Wednesday 30 October 2019

Gurdina celebrates -- years of misery to come

The GRu is having some worrying thoughts about the forthcoming election (agreed at last). S Jenkins:


A win for Boris Johnson would lead to a ruinous hard Brexit. How are opposition parties acting in the country’s interest?

The polls may be unreliable but, with a divided, demoralised opposition, the odds must be on Johnson winning [could be because enough voters will agree with his deal, of course, or, like me, hold their noses and vote against Remainers and revokers]

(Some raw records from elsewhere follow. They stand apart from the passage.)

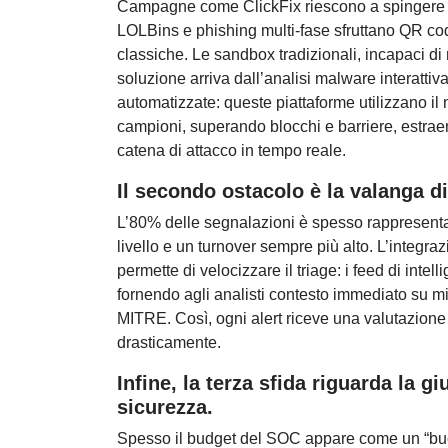
Campagne come ClickFix riescono a spingere gl
LOLBins e phishing multi-fase sfruttano QR co
classiche. Le sandbox tradizionali, incapaci di 
soluzione arriva dall’analisi malware interatti
automatizzate: queste piattaforme utilizzano il
campioni, superando blocchi e barriere, estrae
catena di attacco in tempo reale.
Il secondo ostacolo è la valanga di
L’80% delle segnalazioni è spesso rappresentat
livello e un turnover sempre più alto. L’integraz
permette di velocizzare il triage: i feed di intel
fornendo agli analisti contesto immediato su 
MITRE. Così, ogni alert riceve una valutazione 
drasticamente.
Infine, la terza sfida riguarda la g
sicurezza.
Spesso il budget del SOC appare come un “buco n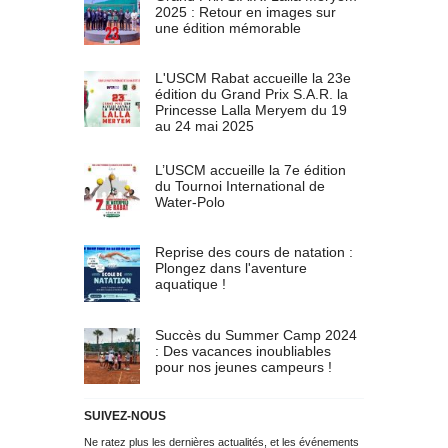
2025 : Retour en images sur
une édition mémorable
L'USCM Rabat accueille la 23e
édition du Grand Prix S.A.R. la
Princesse Lalla Meryem du 19
au 24 mai 2025
L’USCM accueille la 7e édition
du Tournoi International de
Water-Polo
Reprise des cours de natation :
Plongez dans l'aventure
aquatique !
Succès du Summer Camp 2024
: Des vacances inoubliables
pour nos jeunes campeurs !
SUIVEZ-NOUS
Ne ratez plus les dernières actualités, et les événements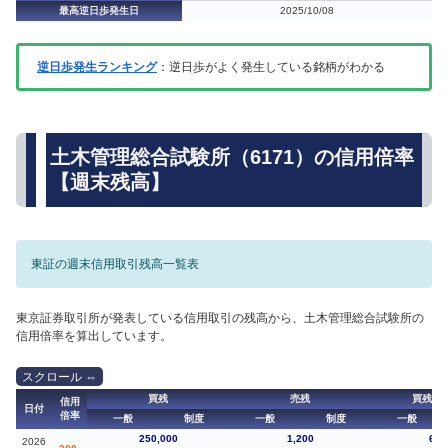
最高逆日歩発生日
2025/10/08
逆日歩発生ランキング
：逆日歩がよく発生している銘柄がわかる
土木管理総合試験所（6171）の信用倍率
【週末残高】
東証の週末信用取引残高一覧表
東京証券取引所が発表している信用取引の残高から、土木管理総合試験所の
信用倍率を算出しています。
買残
売残
買残（
信用
日付
倍率
一般
制度
一般
制度
一般
250,000
1,200
6,5
2026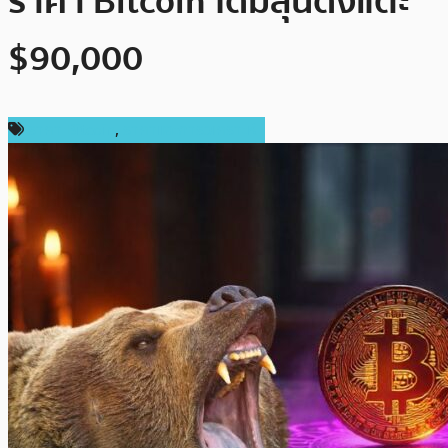
ราคา Bitcoin ได้มีลุ้นดิ่งแตะ
$90,000
ราคา Bitcoin
,
ราคาและการวิเคราะห์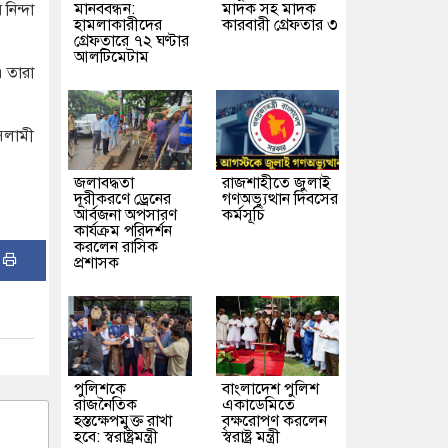
মানববন্ধন:
মাদক সহ মাদক
নিন্দা
হামলাকারীদের
কারবারী গ্রেফতার ৩
গ্রেফতারে ৭২ ঘণ্টার
আলটিমেটাম
। তারা
ইসলামী
জলাবদ্ধতা
রাজশাহীতে জুলাই
দূরীকরণে ড্রেনের
গণঅভ্যুত্থান দিবসের
আর্বজনা অপসারণ
কর্মসূচি
কার্যক্রম পরিদর্শন
করলেন রাসিক
:
প্রশাসক
পুলিশকে
বাংলাদেশ পুলিশ
রাজনৈতিক
একাডেমিতে
হস্তক্ষেপমুক্ত রাখা
বৃক্ষরোপণ করলেন
হবে: স্বরাষ্ট্রমন্ত্রী
স্বরাষ্ট্র মন্ত্রী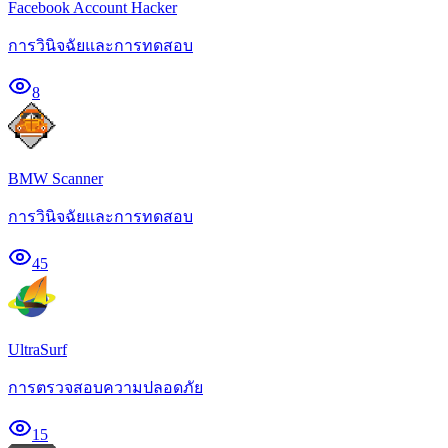
Facebook Account Hacker
การวินิจฉัยและการทดสอบ
8
BMW Scanner
การวินิจฉัยและการทดสอบ
45
UltraSurf
การตรวจสอบความปลอดภัย
15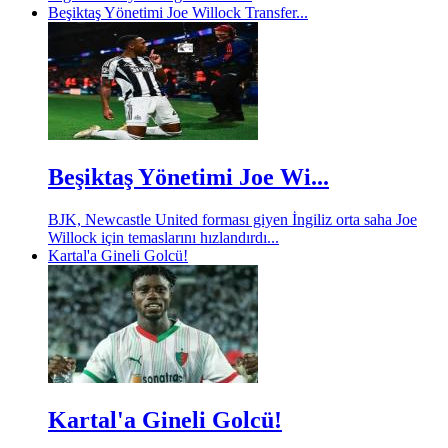
Beşiktaş Yönetimi Joe Willock Transfer...
Beşiktaş Yönetimi Joe Wi...
BJK, Newcastle United forması giyen İngiliz orta saha Joe
Willock için temaslarını hızlandırdı...
Kartal'a Gineli Golcü!
Kartal'a Gineli Golcü!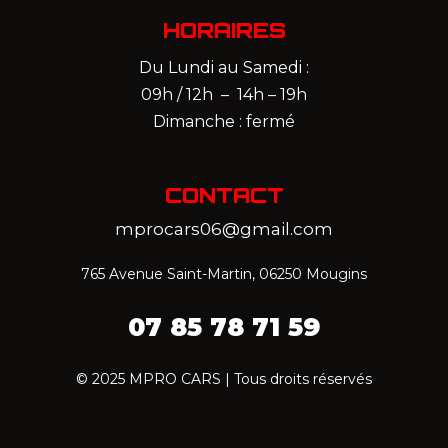
HORAIRES
Du Lundi au Samedi :
09h / 12h – 14h – 19h
Dimanche : fermé
CONTACT
mprocars06@gmail.com
765 Avenue Saint-Martin, 06250 Mougins
07 85 78 71 59‬
© 2025 MPRO CARS | Tous droits réservés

There is only the consolation of moral victory and a few years muttering I told you so to the cows in the field, passing traffic, or anyone who will listen:

That is not the end. Next year comes the real moment of truth: proper negotiations on a long-term trade deal with Brussels. Remember, Britain will still be in a transitional customs union, and it will start to be hit by a tornado of economic bad news.

This line seems to be echoed by the egregious M Barnier:

British companies risk trade barriers to the European Union if a future government seeks to abandon EU standards on workers’ rights and environmental protection, Michel Barnier has signalled.

I don't think I'd have much of a problem with that, though, unless it became a game of restrictive practices, and it would ease Labour's worries, surely?

Luckily, there is more punishment promised as well:

[Barnier] warned that the EU-UK free-trade deal could be blocked by any one of three dozen national or regional parliaments. “Don’t underestimate the difficulties of the process of ratification,” he said...[and]... the UK would have to pay a “proportional” contribution to the EU budget to remain in the single market beyond 2020.

Meanwhile, Graun commentators might be quite disappointed with a comment on the England Rugby Team's stance while the All Blacks performed the haka. The team stood in a V formation. They were fined, no doubt for the usual sort of thought crimes involving colonialism and disrespect for indigenous peoples.The Gra is normally hot on those. How disappointing to read this:


Tapeta Wehi, a haka expert from Rotorua in the North Island, praised the English side’s bold move and said he wished more teams would respond to the haka with such panache....Wehi said the haka was widely misunderstood and was intended as a challenge to the opponents – and any side that met the challenge deserved respect – not a fine...“Most Māori love it when the challenge is met – I love it,” said Wehi.

Oh dear -- some sort of support for confrontations, albeit ritualised ones. Tapet Wehi looks like they are male,and, unfortunately, hegemonic phallogocentrism has outweighed the pull of the spiritual and peace-loving traditional wisdom of the Maori (assuming Tapet Wehi is one) in this case. More regulation of team body language is clearly required.